For me, it isn't necessarily the gameplay that drives my nostalgia. It's the well-written dialogue, humor, and stories that really make the games so much fun, even today. I do enjoy a good point-and-click game for the gameplay, especially if there are puzzles that really work my skull in creative ways, but that was never really the main attraction. I play games like Gabriel Knight, Leisure Suit Larry (the "old" Larry games), Monkey Island, Full Throttle, and the like because the creators seem to speak my language story-wise. Telltale Games has done a fantastic job of bringing back the nostalgia in me by creating some finely written and genuinely entertaining games, so to me, the adventure genre is still definitely viable. Give me a game like Dracula Origins or the Agatha Christie series any day over a generic grunt and shoot fest like Resistance 2 or Halo 3. Although those games have great gameplay value and I love them to death, I'll take a halfway interesting story any day of the week.
if it has Ace Attorney on the title, then yes there's still a point lol
I'm from the new genration of Poiny-and-click adventure fans. I hadn't played a Monkey Island game until 2 or 3 years ago, so I'd definately say that there's a place for it now.
In an age before flashy graphics or even spoken dialog, game makers had to rely on clever, witty and well written game scripts. Adventure games, especially Lucasarts games and Sierra games (my favorite being space quest) were probably the best examples of these. I can quote many, many lines from these games today, and it irritates me to play a new game with poorly written student-level dialog spoken by non-game playing TV actors who sound like they did this for the cheque. Younger players deserve to experience the quality of games we had, for reference if nothing else.
I would definitely like to see the appreciation for many of the old games come back, if only because they connect us to a lot of the gaming origins out there. I appreciate your views though. I've been telling people about the old games for years, but generally get blank stares when I mention games like Indiana Jones and the Fate of Atlantis.
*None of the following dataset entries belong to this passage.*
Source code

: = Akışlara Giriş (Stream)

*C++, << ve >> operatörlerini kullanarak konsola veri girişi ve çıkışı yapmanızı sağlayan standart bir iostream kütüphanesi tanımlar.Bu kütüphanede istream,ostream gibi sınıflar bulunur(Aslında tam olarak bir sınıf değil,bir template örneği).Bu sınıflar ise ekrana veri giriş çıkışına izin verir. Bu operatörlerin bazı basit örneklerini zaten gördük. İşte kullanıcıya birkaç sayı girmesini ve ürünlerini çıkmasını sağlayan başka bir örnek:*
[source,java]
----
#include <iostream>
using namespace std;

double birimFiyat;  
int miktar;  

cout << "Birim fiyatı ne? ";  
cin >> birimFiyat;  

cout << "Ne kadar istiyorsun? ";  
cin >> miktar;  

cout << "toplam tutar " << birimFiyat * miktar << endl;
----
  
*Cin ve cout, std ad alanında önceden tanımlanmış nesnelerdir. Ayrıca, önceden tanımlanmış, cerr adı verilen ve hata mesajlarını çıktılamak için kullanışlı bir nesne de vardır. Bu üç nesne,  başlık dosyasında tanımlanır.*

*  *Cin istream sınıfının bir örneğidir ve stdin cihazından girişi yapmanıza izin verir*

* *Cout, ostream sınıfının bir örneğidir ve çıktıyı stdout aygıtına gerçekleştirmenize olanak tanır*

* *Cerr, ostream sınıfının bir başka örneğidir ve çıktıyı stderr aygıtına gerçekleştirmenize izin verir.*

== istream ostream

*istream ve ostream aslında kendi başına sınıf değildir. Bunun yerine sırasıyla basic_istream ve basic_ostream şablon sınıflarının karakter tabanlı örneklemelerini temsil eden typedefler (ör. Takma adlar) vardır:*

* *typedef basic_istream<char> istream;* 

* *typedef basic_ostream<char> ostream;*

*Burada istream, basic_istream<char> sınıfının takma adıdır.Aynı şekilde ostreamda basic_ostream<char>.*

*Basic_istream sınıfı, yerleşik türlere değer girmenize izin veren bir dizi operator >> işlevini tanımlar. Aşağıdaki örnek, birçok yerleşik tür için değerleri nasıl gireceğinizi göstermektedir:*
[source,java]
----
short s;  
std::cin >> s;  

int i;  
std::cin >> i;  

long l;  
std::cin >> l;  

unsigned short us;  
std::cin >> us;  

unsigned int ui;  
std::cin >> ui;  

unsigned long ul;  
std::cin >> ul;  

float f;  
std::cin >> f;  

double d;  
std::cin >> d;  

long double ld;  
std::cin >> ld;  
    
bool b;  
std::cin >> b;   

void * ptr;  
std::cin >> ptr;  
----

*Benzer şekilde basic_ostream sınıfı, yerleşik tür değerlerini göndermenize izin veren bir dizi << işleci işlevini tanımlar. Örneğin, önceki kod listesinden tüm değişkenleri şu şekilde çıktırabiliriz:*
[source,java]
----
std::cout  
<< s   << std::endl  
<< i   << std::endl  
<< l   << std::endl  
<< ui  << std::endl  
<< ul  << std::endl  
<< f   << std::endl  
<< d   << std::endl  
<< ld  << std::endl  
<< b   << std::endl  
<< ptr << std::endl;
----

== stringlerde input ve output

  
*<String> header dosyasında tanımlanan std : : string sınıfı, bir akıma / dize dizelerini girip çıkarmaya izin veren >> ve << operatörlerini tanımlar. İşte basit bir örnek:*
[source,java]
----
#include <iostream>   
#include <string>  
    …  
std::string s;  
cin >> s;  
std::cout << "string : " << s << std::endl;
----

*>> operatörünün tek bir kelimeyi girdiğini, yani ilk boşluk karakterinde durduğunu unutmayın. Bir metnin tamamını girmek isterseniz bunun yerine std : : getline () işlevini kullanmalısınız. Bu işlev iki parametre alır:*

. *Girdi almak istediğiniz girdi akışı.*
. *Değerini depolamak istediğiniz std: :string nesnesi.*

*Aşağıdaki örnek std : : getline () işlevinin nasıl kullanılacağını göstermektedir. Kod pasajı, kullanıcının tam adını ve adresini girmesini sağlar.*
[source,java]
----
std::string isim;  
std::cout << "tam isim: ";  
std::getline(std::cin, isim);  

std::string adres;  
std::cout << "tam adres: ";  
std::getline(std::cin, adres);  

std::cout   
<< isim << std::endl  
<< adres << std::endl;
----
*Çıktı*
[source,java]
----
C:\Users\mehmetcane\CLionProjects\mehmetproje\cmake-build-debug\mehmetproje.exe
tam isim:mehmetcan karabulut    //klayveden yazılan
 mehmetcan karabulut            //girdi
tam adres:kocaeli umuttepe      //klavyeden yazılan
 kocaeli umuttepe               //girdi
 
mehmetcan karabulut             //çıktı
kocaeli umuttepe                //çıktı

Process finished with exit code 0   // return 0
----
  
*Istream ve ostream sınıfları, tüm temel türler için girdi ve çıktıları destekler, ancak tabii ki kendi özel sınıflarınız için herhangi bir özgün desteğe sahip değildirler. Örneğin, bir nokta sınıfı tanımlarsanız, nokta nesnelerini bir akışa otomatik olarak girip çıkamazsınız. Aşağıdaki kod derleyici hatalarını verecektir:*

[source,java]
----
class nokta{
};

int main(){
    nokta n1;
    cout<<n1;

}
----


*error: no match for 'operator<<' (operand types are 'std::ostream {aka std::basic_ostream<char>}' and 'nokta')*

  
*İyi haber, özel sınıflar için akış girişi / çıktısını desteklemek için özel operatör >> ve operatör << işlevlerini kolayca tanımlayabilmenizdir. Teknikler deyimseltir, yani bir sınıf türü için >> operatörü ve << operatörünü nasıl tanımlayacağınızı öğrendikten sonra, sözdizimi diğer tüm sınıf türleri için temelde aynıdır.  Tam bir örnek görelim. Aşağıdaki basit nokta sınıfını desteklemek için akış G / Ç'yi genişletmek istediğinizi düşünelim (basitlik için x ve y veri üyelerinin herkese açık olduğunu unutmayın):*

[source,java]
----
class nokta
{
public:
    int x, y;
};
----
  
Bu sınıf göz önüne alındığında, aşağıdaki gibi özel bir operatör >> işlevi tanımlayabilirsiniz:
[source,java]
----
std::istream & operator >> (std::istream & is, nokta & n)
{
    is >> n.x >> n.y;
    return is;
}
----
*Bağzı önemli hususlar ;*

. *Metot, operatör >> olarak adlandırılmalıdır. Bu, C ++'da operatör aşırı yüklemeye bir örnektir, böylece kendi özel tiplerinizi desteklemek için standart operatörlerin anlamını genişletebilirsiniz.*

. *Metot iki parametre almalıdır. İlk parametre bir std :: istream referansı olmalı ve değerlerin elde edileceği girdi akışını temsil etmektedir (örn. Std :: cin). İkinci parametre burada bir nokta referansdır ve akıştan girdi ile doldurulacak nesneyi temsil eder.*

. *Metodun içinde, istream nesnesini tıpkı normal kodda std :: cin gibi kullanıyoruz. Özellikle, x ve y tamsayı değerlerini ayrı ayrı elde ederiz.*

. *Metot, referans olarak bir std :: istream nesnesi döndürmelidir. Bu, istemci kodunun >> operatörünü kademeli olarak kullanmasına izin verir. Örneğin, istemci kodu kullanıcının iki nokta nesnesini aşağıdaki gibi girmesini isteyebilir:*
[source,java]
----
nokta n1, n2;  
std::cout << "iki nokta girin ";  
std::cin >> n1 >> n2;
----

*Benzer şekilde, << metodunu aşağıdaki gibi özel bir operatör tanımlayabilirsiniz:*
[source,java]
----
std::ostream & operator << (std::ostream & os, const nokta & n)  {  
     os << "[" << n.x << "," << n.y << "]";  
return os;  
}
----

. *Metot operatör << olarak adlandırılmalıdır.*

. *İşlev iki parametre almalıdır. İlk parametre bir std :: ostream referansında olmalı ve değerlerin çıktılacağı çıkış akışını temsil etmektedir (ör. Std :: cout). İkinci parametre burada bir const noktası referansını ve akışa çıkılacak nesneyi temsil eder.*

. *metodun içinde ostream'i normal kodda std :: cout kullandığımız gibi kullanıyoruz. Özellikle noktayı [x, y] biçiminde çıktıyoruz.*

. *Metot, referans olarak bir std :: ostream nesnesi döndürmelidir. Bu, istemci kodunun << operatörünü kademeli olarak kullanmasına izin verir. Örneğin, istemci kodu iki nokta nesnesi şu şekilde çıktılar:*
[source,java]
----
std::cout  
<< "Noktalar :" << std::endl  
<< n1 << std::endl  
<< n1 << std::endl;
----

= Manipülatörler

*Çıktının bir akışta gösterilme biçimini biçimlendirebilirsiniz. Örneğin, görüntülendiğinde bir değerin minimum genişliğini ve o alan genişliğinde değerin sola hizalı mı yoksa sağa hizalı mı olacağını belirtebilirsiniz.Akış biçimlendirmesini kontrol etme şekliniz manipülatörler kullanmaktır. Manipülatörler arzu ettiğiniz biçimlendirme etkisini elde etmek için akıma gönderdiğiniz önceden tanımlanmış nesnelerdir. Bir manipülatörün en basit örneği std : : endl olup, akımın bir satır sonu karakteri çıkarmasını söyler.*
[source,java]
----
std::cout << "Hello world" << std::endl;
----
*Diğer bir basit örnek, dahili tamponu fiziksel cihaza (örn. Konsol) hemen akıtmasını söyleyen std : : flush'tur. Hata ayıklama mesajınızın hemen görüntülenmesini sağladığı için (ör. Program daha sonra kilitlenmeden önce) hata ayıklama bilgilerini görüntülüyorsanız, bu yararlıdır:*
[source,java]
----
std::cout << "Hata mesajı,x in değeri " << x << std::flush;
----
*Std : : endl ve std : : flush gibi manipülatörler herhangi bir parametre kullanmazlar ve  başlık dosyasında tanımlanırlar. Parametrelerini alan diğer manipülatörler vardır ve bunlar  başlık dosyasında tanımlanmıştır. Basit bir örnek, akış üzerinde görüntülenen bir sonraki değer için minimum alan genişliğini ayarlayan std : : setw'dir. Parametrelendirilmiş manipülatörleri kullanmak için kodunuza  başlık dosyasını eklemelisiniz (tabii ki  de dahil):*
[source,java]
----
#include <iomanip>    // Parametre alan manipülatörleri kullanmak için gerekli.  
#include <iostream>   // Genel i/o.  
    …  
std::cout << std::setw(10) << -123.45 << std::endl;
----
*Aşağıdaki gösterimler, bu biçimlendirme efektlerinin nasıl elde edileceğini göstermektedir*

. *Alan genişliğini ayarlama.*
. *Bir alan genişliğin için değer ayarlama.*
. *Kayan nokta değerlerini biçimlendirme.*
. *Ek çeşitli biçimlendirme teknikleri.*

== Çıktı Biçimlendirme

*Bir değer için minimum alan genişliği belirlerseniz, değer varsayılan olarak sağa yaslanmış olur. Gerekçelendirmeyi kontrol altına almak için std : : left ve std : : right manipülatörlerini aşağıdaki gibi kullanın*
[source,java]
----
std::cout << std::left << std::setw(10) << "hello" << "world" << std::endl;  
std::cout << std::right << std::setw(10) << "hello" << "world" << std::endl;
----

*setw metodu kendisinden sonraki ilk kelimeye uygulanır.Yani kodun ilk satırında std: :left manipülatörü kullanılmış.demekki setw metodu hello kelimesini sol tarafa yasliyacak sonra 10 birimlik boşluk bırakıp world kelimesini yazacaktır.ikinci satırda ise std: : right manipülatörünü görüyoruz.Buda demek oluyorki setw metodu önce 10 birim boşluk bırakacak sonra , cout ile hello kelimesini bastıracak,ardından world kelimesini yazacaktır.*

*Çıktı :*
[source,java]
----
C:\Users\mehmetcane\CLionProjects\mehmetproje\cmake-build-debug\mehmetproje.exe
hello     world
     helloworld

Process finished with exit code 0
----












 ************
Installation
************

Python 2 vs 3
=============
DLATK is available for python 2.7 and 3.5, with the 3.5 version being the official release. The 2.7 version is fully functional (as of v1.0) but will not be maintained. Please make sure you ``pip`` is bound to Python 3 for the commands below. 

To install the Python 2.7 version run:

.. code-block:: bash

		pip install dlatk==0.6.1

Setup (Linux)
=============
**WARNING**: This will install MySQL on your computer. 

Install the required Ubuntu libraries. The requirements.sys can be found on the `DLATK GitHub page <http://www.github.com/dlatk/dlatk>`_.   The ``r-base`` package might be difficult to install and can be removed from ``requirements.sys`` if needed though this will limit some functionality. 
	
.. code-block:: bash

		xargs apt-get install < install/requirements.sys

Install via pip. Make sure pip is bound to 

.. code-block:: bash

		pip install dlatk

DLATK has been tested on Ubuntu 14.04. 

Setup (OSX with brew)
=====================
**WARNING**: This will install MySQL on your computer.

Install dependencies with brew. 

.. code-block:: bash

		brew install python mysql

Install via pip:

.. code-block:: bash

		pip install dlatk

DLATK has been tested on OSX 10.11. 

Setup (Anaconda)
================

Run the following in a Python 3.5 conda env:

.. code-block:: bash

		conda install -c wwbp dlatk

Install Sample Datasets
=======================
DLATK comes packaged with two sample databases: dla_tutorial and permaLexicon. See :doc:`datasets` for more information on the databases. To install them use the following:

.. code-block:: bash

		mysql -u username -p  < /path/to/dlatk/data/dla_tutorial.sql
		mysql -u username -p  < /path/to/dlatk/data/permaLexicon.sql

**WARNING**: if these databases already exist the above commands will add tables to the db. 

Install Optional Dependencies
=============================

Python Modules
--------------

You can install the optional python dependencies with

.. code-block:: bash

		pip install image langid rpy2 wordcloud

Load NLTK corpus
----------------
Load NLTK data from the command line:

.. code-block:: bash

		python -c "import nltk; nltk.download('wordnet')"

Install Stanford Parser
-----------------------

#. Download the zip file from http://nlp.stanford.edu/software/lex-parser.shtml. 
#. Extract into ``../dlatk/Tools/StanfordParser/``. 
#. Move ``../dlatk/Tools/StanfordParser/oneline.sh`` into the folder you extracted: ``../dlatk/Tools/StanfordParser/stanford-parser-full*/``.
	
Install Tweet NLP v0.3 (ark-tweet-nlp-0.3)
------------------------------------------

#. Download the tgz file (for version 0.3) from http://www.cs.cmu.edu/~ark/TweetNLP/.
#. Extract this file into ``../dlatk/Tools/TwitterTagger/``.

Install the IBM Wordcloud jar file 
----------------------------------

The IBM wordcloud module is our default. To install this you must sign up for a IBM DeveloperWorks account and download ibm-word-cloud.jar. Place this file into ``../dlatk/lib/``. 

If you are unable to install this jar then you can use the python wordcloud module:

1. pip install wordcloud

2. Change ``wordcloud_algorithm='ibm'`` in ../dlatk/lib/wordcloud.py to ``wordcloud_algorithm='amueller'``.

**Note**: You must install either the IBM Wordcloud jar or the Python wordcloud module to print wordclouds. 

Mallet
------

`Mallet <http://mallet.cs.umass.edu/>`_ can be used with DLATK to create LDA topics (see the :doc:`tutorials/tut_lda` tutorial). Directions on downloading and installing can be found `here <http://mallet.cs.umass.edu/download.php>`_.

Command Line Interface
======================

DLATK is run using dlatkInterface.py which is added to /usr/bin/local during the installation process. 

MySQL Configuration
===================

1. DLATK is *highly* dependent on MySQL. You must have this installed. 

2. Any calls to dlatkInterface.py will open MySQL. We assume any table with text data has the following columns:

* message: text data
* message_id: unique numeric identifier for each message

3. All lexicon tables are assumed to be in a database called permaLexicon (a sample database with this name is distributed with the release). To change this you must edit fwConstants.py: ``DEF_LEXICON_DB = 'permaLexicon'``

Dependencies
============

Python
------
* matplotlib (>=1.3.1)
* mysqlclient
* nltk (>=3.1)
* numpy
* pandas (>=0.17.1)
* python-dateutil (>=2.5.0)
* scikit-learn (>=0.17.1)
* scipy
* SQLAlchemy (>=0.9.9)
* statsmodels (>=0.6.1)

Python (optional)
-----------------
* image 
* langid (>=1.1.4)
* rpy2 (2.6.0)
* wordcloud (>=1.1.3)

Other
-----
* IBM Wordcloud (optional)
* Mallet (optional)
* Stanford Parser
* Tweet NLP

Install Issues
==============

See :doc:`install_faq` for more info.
While you raise some good points, I think Point & Click adventures can have a place with a newer audience. It won't be for everyone, but if you enjoyed them as a child, why can't new, younger gamers (along with older ones who missed out on adventure games) appreciate them? They just need the right marketing. A lot of people aren't familiar with adventure games.
Playing monkey island a long while ago was pretty much my only experience with the adventure genre. Despite enjoying them a lot, I had greatly neglected the genre. I only got back into Adventure games thanks to Giant Bomb's officially official adventure game enthusiast, SuperMooseman, who's enthusiasm about Telltales games encouraged me to check them out. If it wasn't for that, I wouldn't be enjoying the genre like I am now. There are lots of people, in a similar situation to me, having little or no experience with the genre who don't have a SuperMooseman getting them interested in adventure games. With the right marketing, they could become interested in the genre too.
When I was growing up, my family more or less always had a computer. We began with the Commodore 64, which segued into a series of Mac LC computers and low end PCs. While you can't quite talk about graphics cards and powerful hardware in 1990 the way we tend to now, most of the machines we played on were competent. Regardless, being an NES/SNES kid from day 1, computer games were always something of an anomaly. In short, I didn't get a chance to play many. The big exception was the many Lucasarts games that emerged in the late 80's/early 90's. We used to find value packs of these at Sams' Clubs and Wal-Mart stores, and over time I played all the classics: Indiana Jones, Day of the Tentacle, Full Throttle, the Monkey Island series, etc. While some of these frustrated me all the way from start to finish- there was no Internet- I loved them for their simple interface and story elements.